タイ王国への憧れ

エッセイ

 アラカンになって、わたしはタイ王国に憧れを募らさせている。退職したら、移住したいと思うほどまでに。

 どうして数多ある国の中でタイが好きかというと、まず、タイで知り合ったタイ人の姉妹が、とっても優しくて、大らかで、温かい人たちだったところが大きい。彼女たちはハンドメイドのブロンズ像をヨーロッパや日本に輸出していた。自分たちの会社と工場を持ち、何十人も職人を雇ってブロンズ像を作っていた。そして商談を行うため、世界中の貿易センターに飛び回っていた。日本の地方で家と職場を行ったり来たりしているだけのわたしは、気風の良さとインテリジェンスを身につけた彼女たちと話をしていると時間が経つのを忘れるくらい楽しくて、キラキラした気持ちになれたものだ。

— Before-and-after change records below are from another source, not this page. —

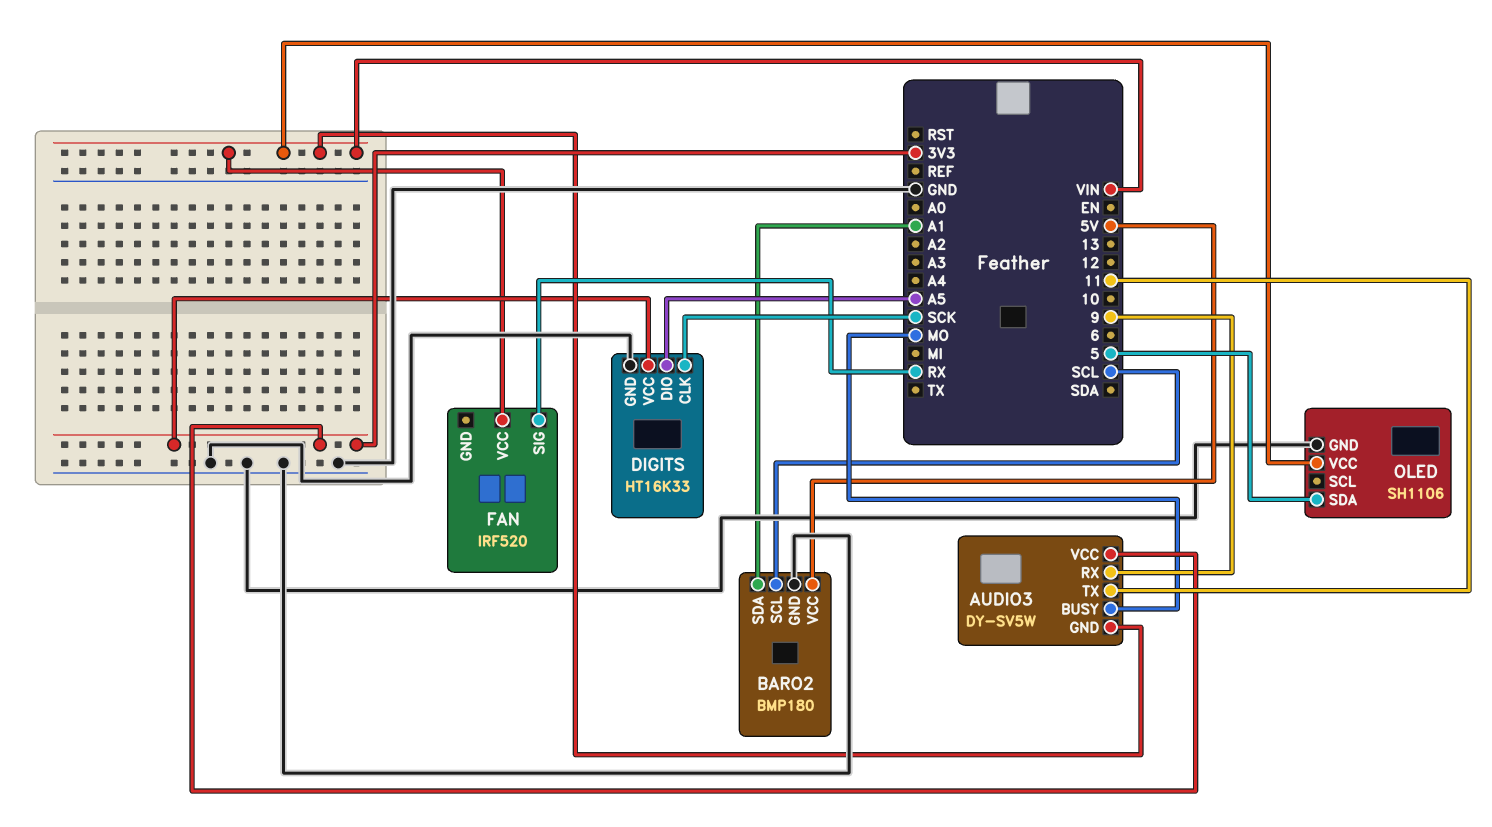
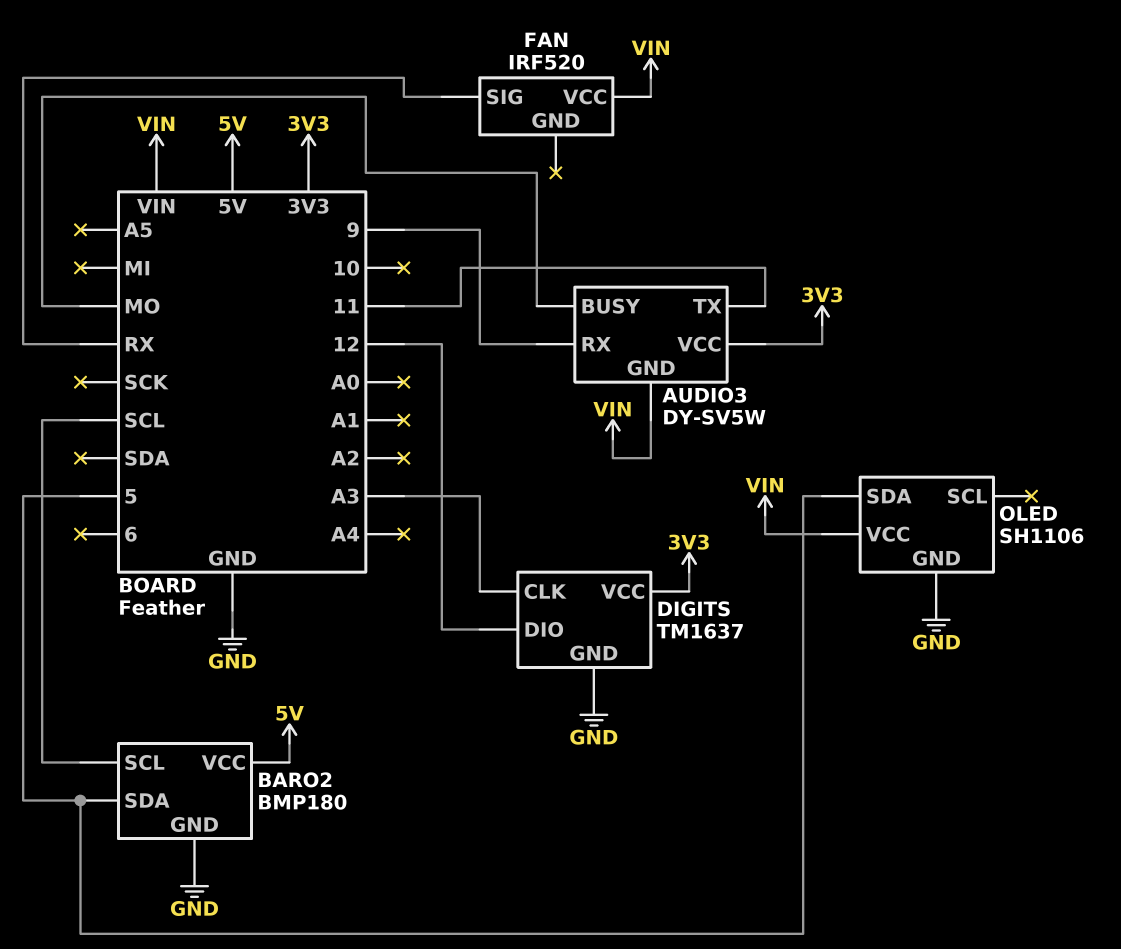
BARO2 pin SDA: A1 -> 5
DIGITS: HT16K33 -> TM1637
DIGITS pin CLK: SCK -> A3
DIGITS pin DIO: A5 -> 12

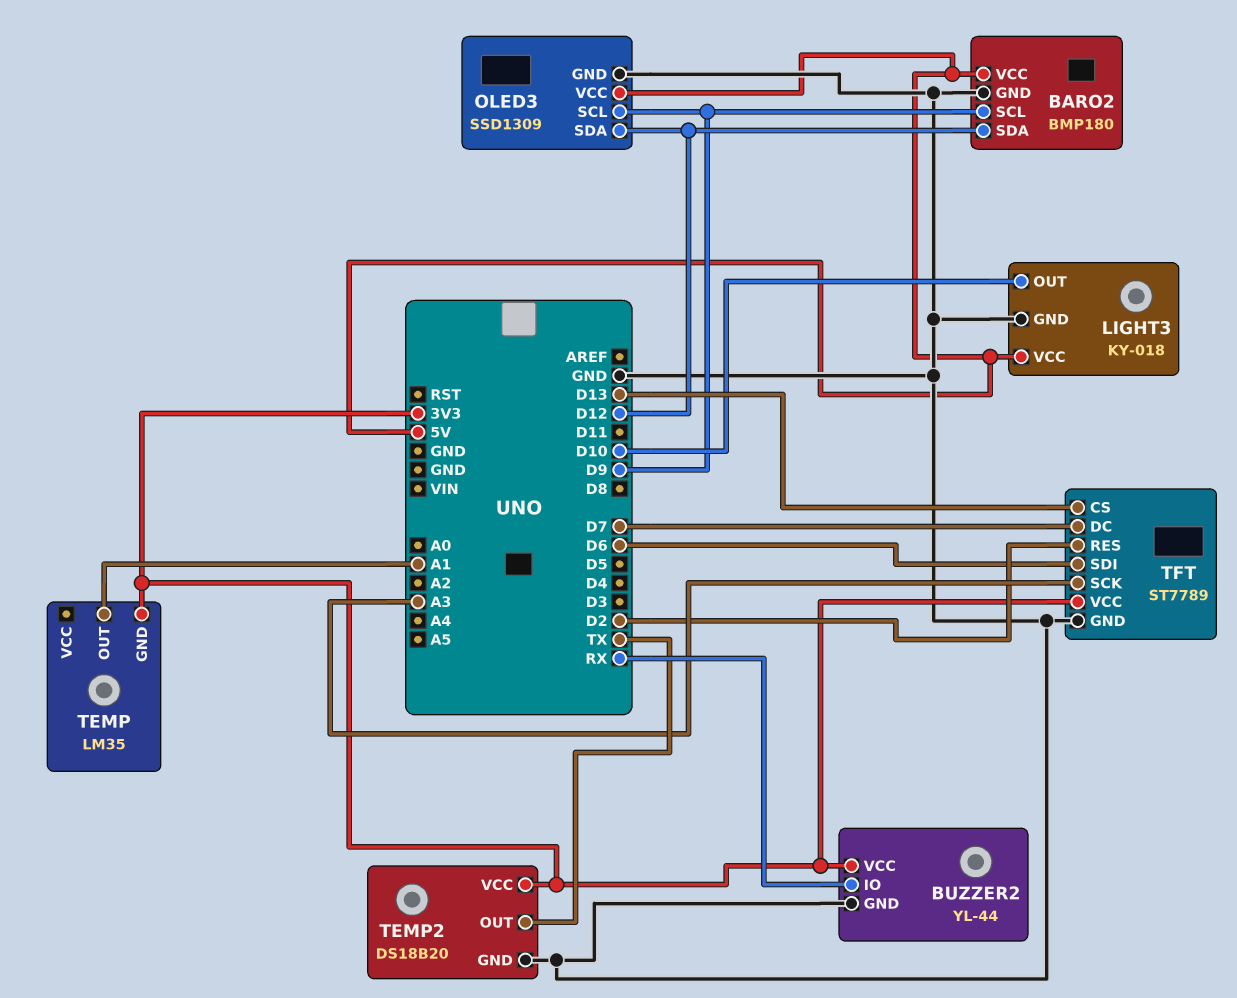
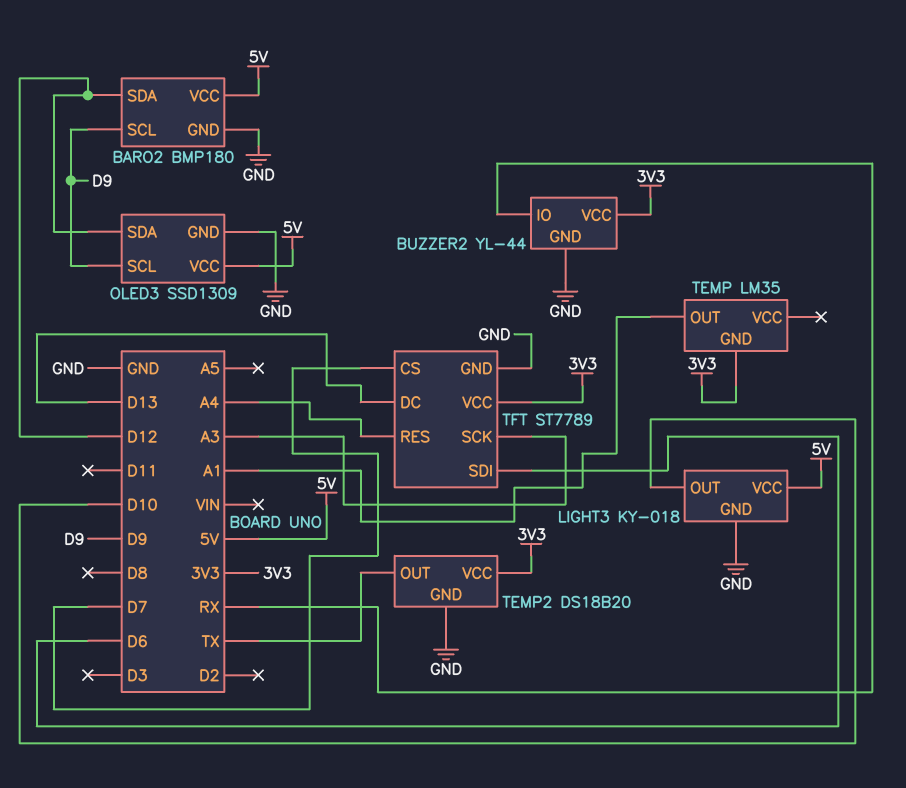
TFT pin CS: D13 -> D7
TFT pin DC: D7 -> D13
TFT pin RES: D2 -> A4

 そして、何と言ってもタイの魅力は、物価の安さ。ガパオライスやパッタイ、カオマンガイ、マッサマンカレー、コーム・ヤーン・・・。どれも現地で食べると一皿、200円くらい。タイ料理は辛いけれど、「唐辛子は入れないでください」といえば問題ないし、野菜がたっぷり入っているし、日本人の味覚にもマッチする。マンゴーやドリアン、マンゴスチンという、日本では高級南国フルーツを格安で購入できるところもとっても嬉しい。わたしは、あの「カオニャオマムアン」を食べるのが夢。「カオニャオマムアン」とはココナッツルクで炊いた餅米に、マンゴーを添えたタイの伝統的なデザート。そう、わたしの心はココナッツを求めている。あの日本料理にはない優しい甘さを。わたしは心が弱っている時、タイのココナッツカレーを食べ、その優しい甘味と美味しさに不覚にも涙を流したことがある。もちろん日本のご飯が一番好きだけれど、日常過ぎるからか、琴線に触れてくることはない。

 そして、町並み。バンコクの中心地は近未来都市のようにおしゃれに作り込まれているけれど、ちょっと郊外に行けば、日本の昭和時代のような、郷愁をそそられる風景にいくつも出会える。そこは台湾と同じかもしれない。台湾と違うのは、タイは仏像や寺院が金色で神々しいところ。お坊さんも鮮やかなオレンジの袈裟を着ていて、見ているだけで元気をもらえる。街も東南アジアらしい、若い活気に満ち溢れている。

 タイのコンドミニアムは供給過多になっていて、郊外では3万円台でプールとジム付きの35㎡の部屋を借りられるようだ。

 うーん、行かない理由が見つからない。